Creating antiracist "vision statements" has a pedagogical purpose, Worrell said: "The very act of educating changes children's lives," including by teaching them not to use racial slurs. 

"It's just not true" that the policy discriminates against white students, he said, as opposed to making "certain people ... uncomfortable about history and their place in it."

ADF senior counsel Dave Cortman told Just the News the dismissal was "disappointing" but the public interest law firm planned to appeal. "Every student deserves to be treated equally under the law, regardless of their race, ethnicity, or religion," he said.

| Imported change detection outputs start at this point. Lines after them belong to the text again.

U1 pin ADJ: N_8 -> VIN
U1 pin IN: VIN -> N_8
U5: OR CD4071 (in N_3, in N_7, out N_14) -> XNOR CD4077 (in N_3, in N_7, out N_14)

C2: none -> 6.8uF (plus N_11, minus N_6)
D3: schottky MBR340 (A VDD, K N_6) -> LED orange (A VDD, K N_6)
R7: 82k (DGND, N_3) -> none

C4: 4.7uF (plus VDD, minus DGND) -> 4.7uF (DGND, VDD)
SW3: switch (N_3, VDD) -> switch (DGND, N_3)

District spokesperson Phil Giaramita cheered the ruling for finding no evidence of "concrete harm from the implementation of our anti-racism policy." He said the district would respond to Mais "in the appropriate legal forum as soon as possible."

Mais' lawsuit claims she was "branded a racist, severely and pervasively harassed, relentlessly humiliated, and ultimately compelled to resign from a job that she loved to preserve her mental health" last fall.

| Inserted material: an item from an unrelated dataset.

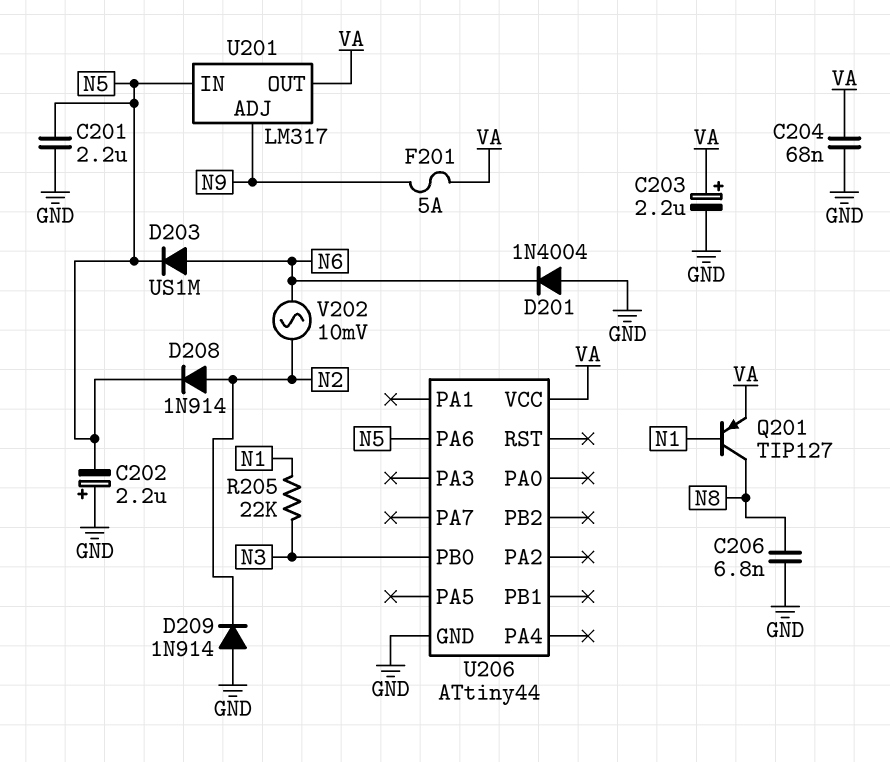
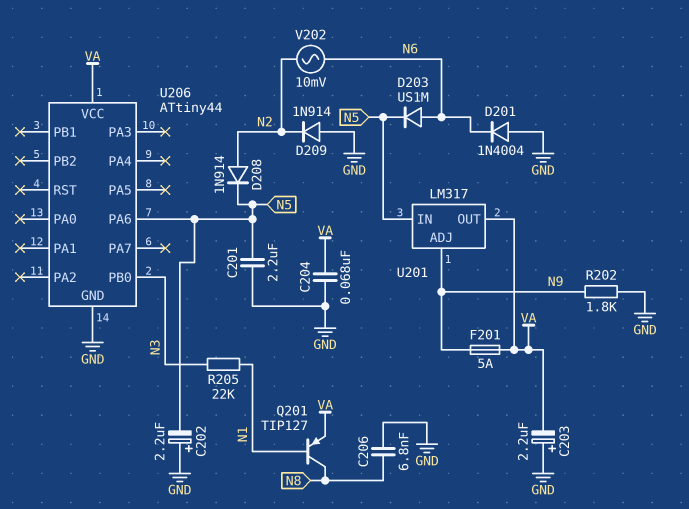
C203: 2.2uF (plus VA, minus GND) -> 2.2uF (plus GND, minus VA)
R202: none -> 1.8k (GND, N9)

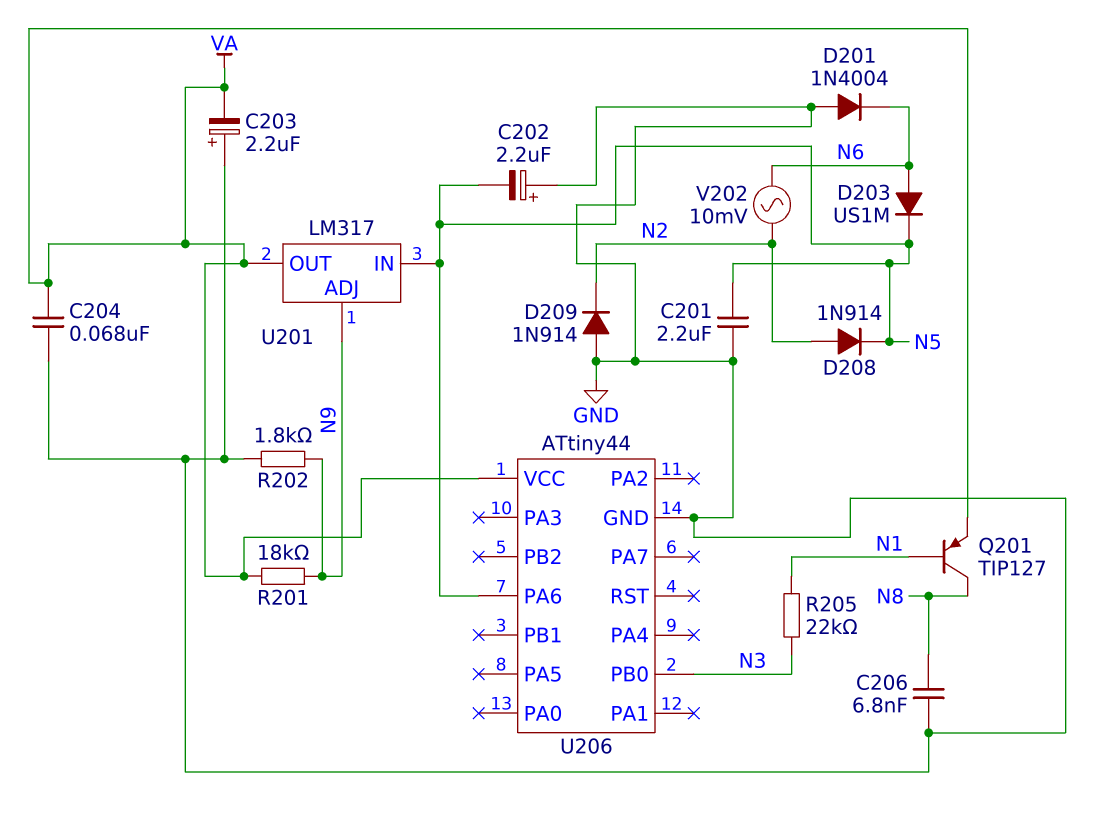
F201: 5A (N9, VA) -> none
R201: none -> 18k (N9, VA)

Staff went through mandatory orientation on the policy, which included a video with antiracism popularizer Ibram Kendi. Assistant Superintendent Bernard Hairston warned employees in another video they could either get on the "antiracism school bus" or "get off the bus."

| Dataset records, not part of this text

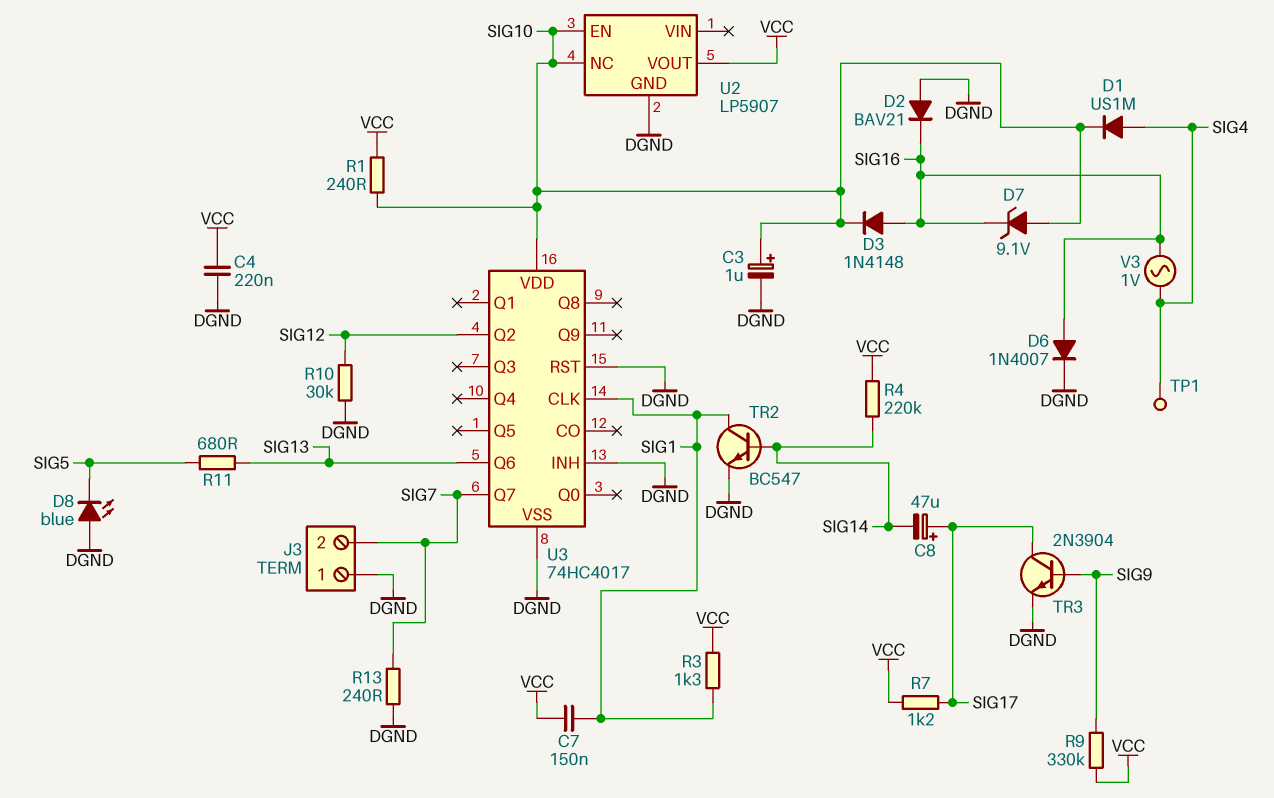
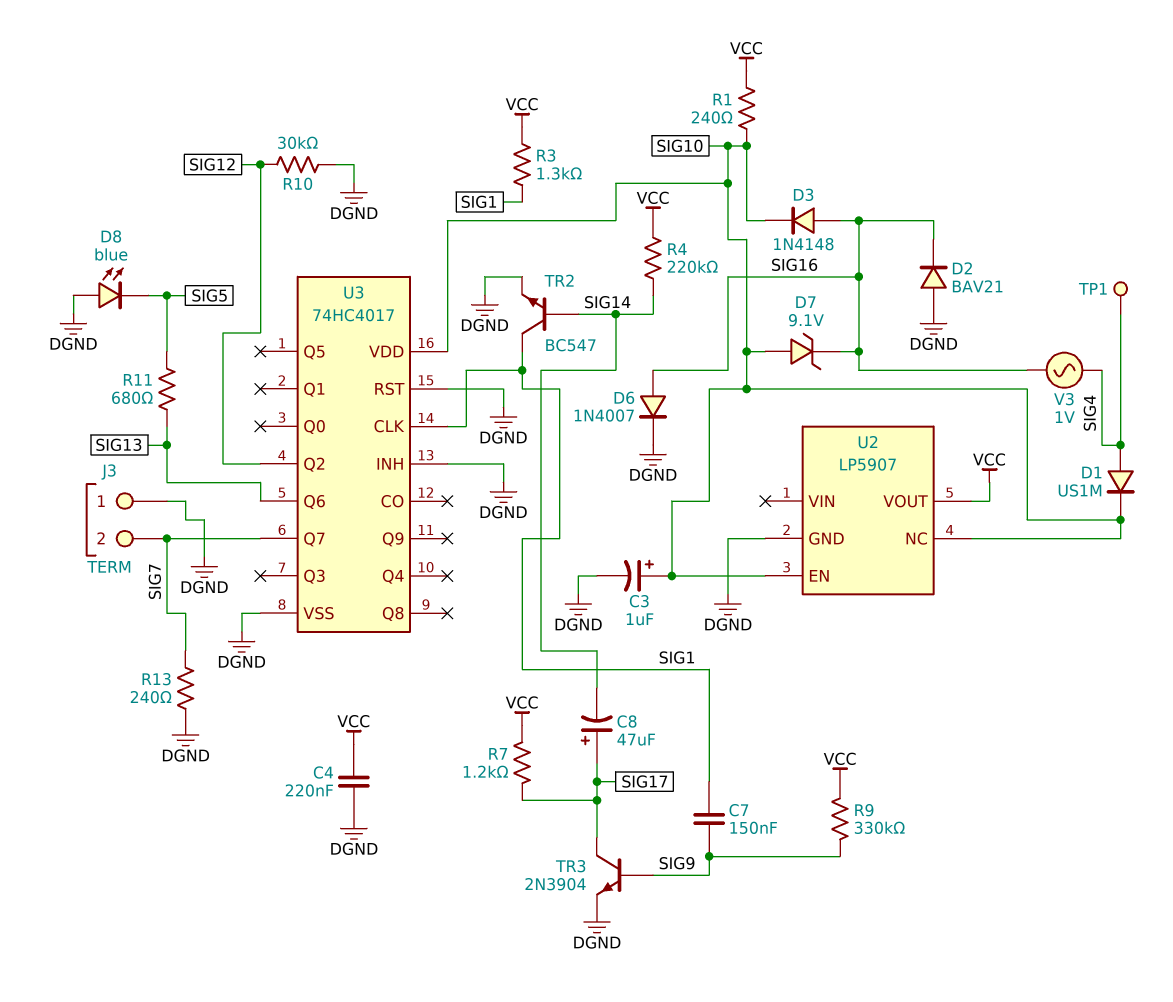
C7: 150nF (SIG1, VCC) -> 150nF (SIG1, SIG9)

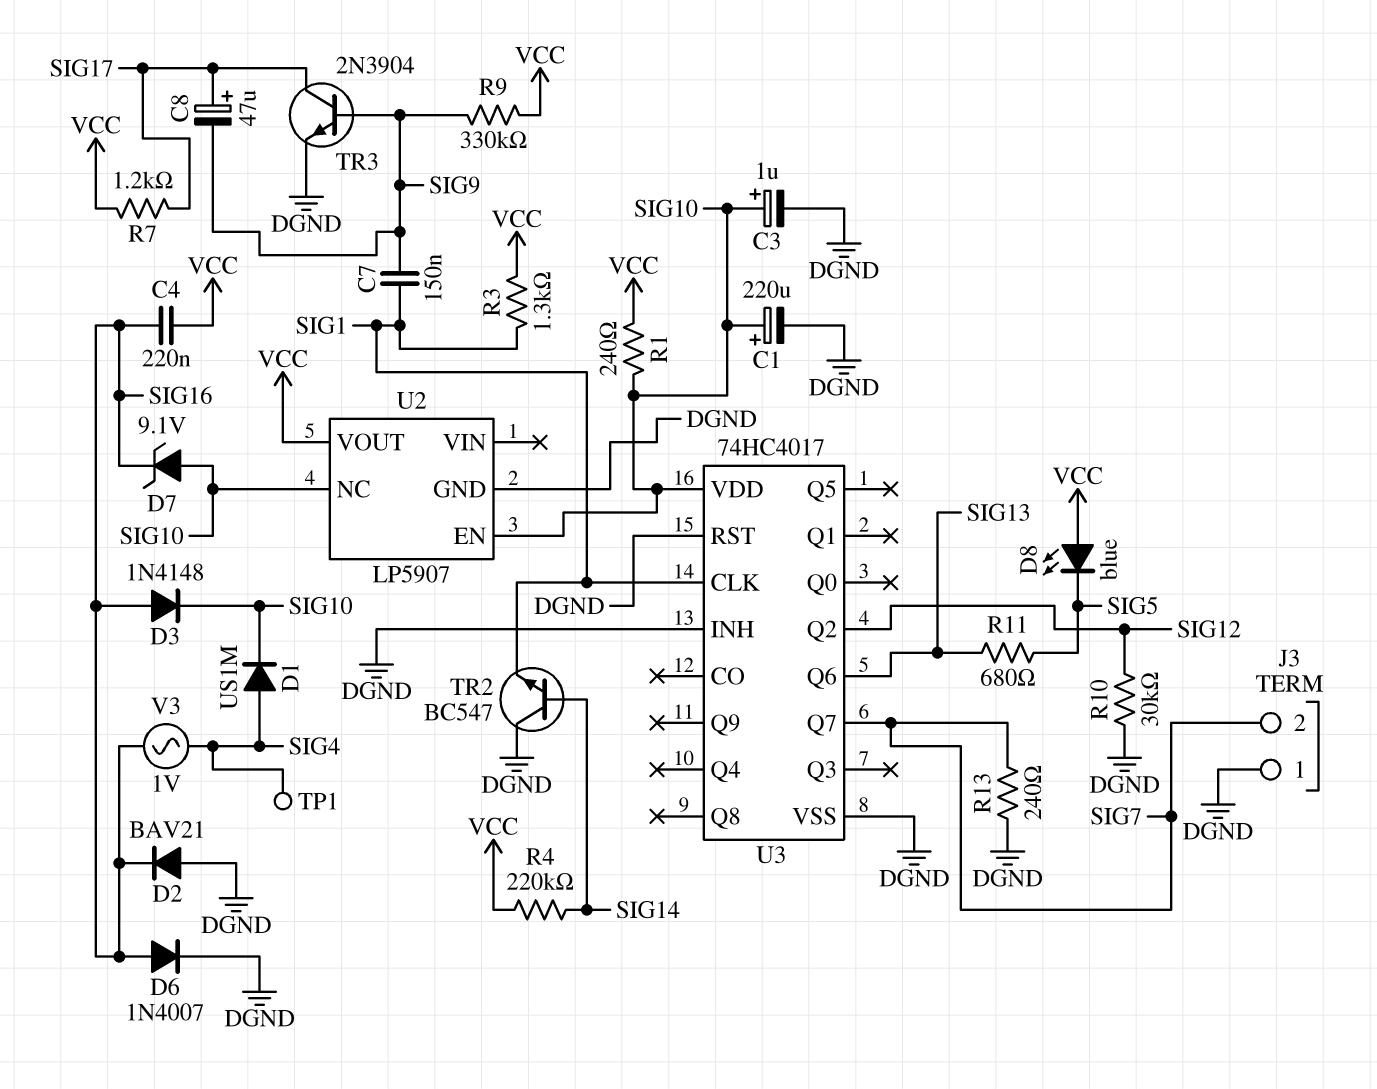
C1: none -> 220uF (plus SIG10, minus DGND)
C4: 220nF (DGND, VCC) -> 220nF (SIG16, VCC)
C8: 47uF (plus SIG17, minus SIG14) -> 47uF (plus SIG17, minus SIG9)
D8: LED blue (A DGND, K SIG5) -> LED blue (A VCC, K SIG5)
TR2: NPN BC547 (B SIG14, C SIG1, E DGND) -> NPN BC547 (B SIG14, C DGND, E SIG1)

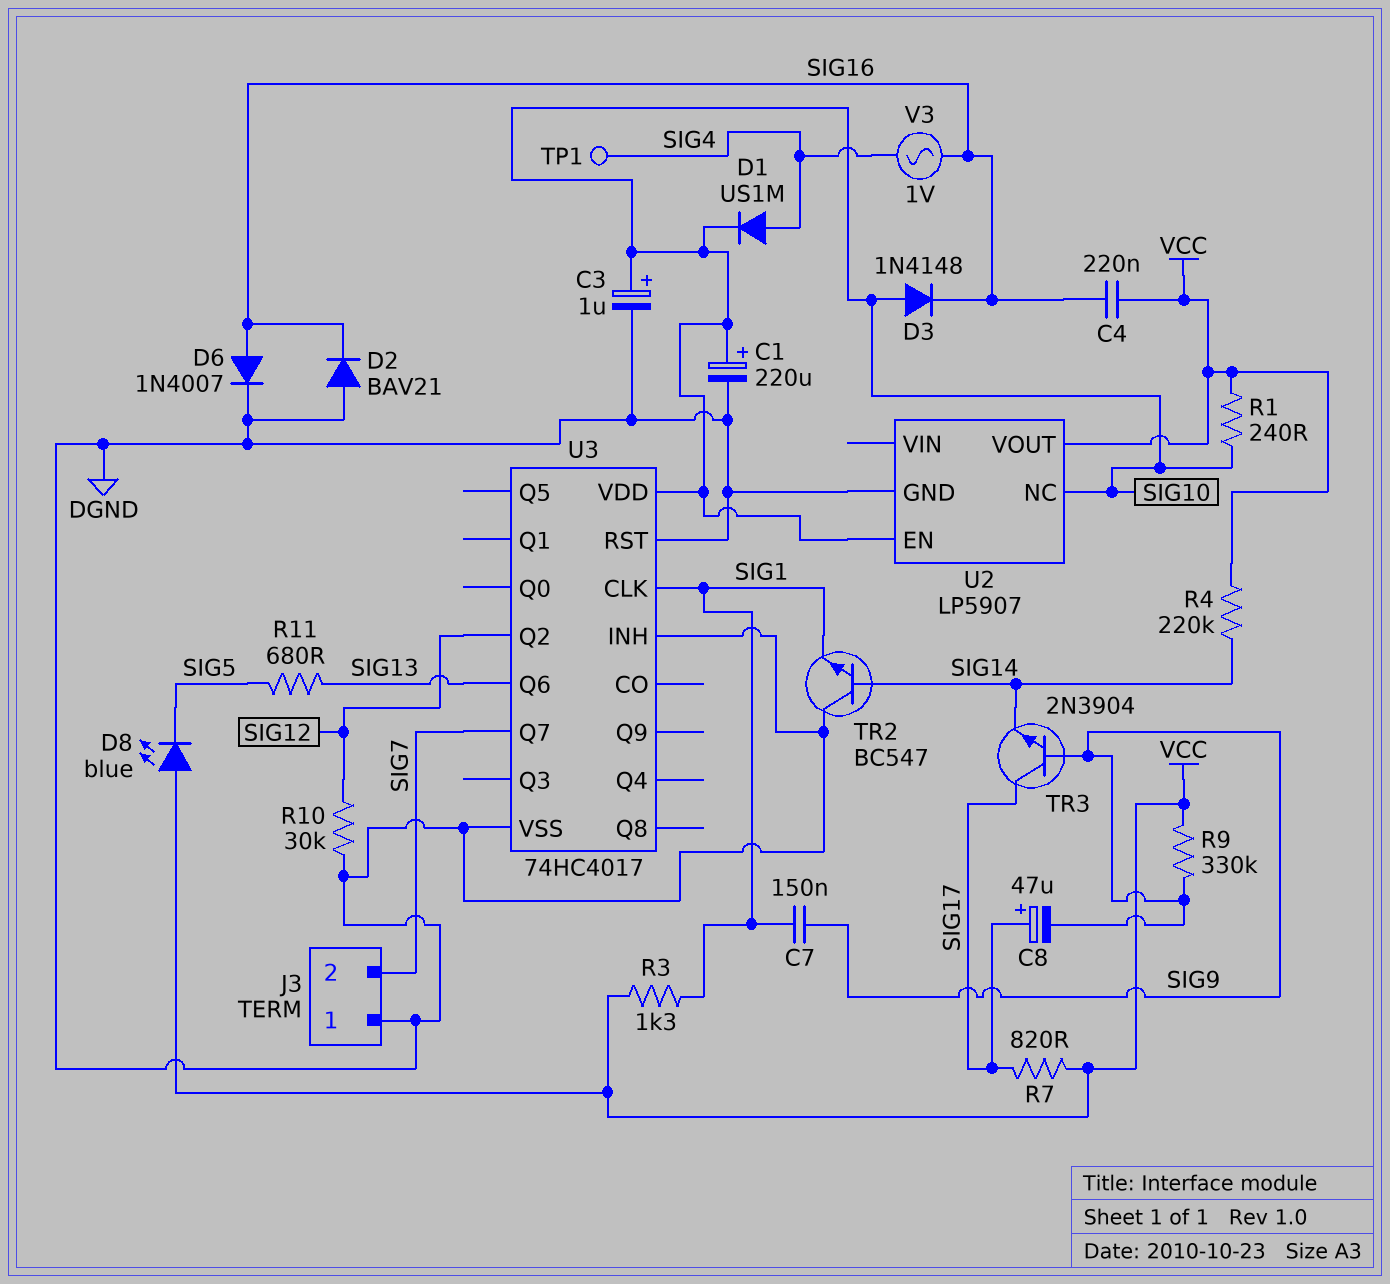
D3: diode 1N4148 (A SIG16, K SIG10) -> diode 1N4148 (A SIG10, K SIG16)
D7: zener 9.1V (A SIG10, K SIG16) -> none
R7: 1.2k (SIG17, VCC) -> 820 (SIG17, VCC)
R13: 240 (DGND, SIG7) -> none
TR3: NPN 2N3904 (B SIG9, C SIG17, E DGND) -> NPN 2N3904 (B SIG9, C SIG17, E SIG14)

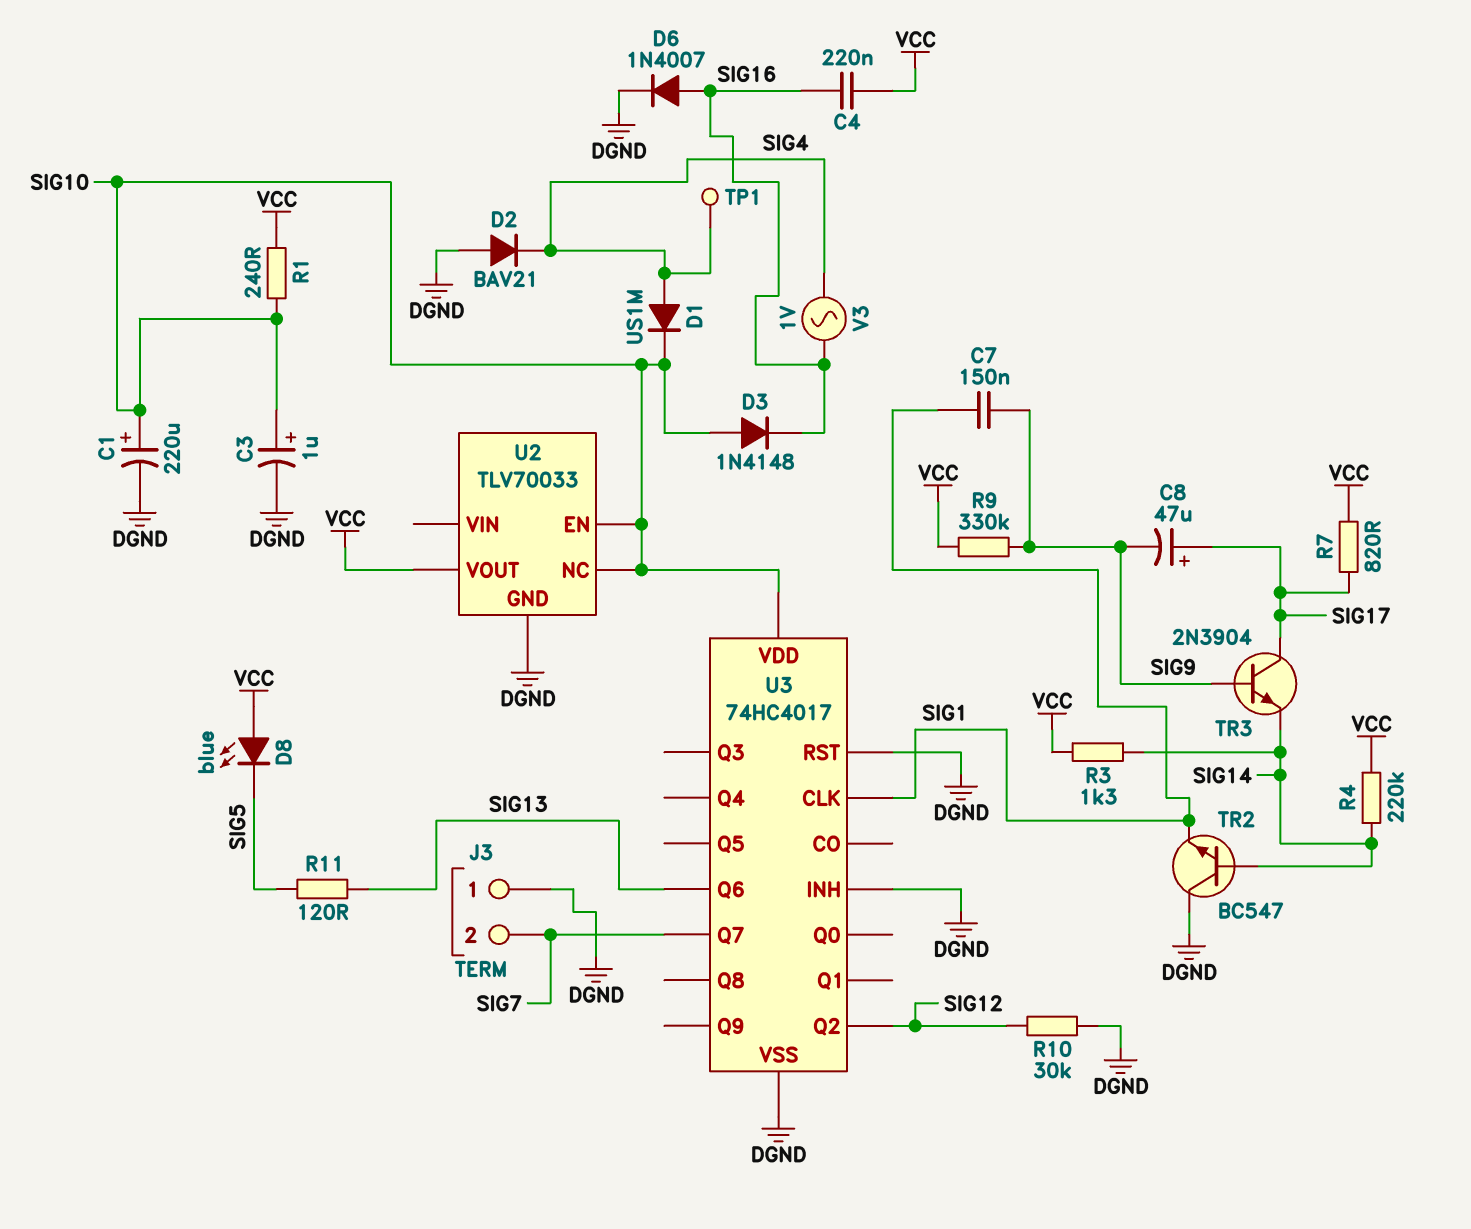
D2: diode BAV21 (A DGND, K SIG16) -> diode BAV21 (A DGND, K SIG4)
R3: 1.3k (SIG1, VCC) -> 1.3k (SIG14, VCC)
R11: 680 (SIG5, SIG13) -> 120 (SIG5, SIG13)
U2: LP5907 -> TLV70033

Mais went through another mandatory training with the author Singleton, the suit claims, reprinting some slides. 

At a mandatory meeting with administrators, Hairston characterized parents who complained about the antiracism policy as "slave owners who had raped his mother and sister, beaten him, and were now telling him not to talk about it." No one objected to his comments, which "further created a toxic and racially hostile environment," the suit says.

Mais' accidental use of "colored" rather than "people of color" in the final training session, for which she quickly apologized, prompted immediate and continuing verbal abuse from a black employee and her allies, calling her epithets such as "white racist bitch" in front of others.

Hairston convened an unrecorded meeting with Mais and the black employee. Guidance counselor Emily Holmstrom, who was also present, said white employees should be afraid to say things that were not "appropriate." 

This confirmed to Mais the district was "policing white participants' speech and was prepared to retaliate against any criticism of its approach," the suit says.

She decided to resign after Hairston told her to apologize again, this time to the entire staff, and said a communications officer told her to lie about why she was leaving. 

Mais "reluctantly" agreed to apologize at her final staff meeting, but officials vetoed her proposed statement, which explained the hurt she felt, for responding "like a typical defensive white person." The school allegedly invited black but not white teacher's aides to that meeting, where the black employee warned staff "she was watching them for perceived racist behavior."

The Albemarle antiracism policy resembles a Nevada charter school's civics curriculum that also prompted a legal challenge, albeit in federal court.

While Democracy Prep at the Agassi eventually let biracial William Clark graduate without completing the class, he and his mother Gabrielle are suing for compensatory and punitive damages, citing harm to his college prospects, compelled speech and emotional harm. 

The case had been dormant for several months until mid-April, when the Clarks asked the federal court to consider a new "relevant authority."

The 5th U.S. Circuit Court of Appeals, which governs Louisiana, Mississippi and Texas, ruled in favor of a student who cited her race and religion as grounds for her objection to an assignment to transcribe the Pledge of Allegiance. 

Judge James Ho wrote the teacher coerced her into "expressing a particular position," and confirmed the assignment "served no legitimate pedagogical purpose," by telling the class he'd give her a "zero" grade and lecturing her on America's superiority to other countries.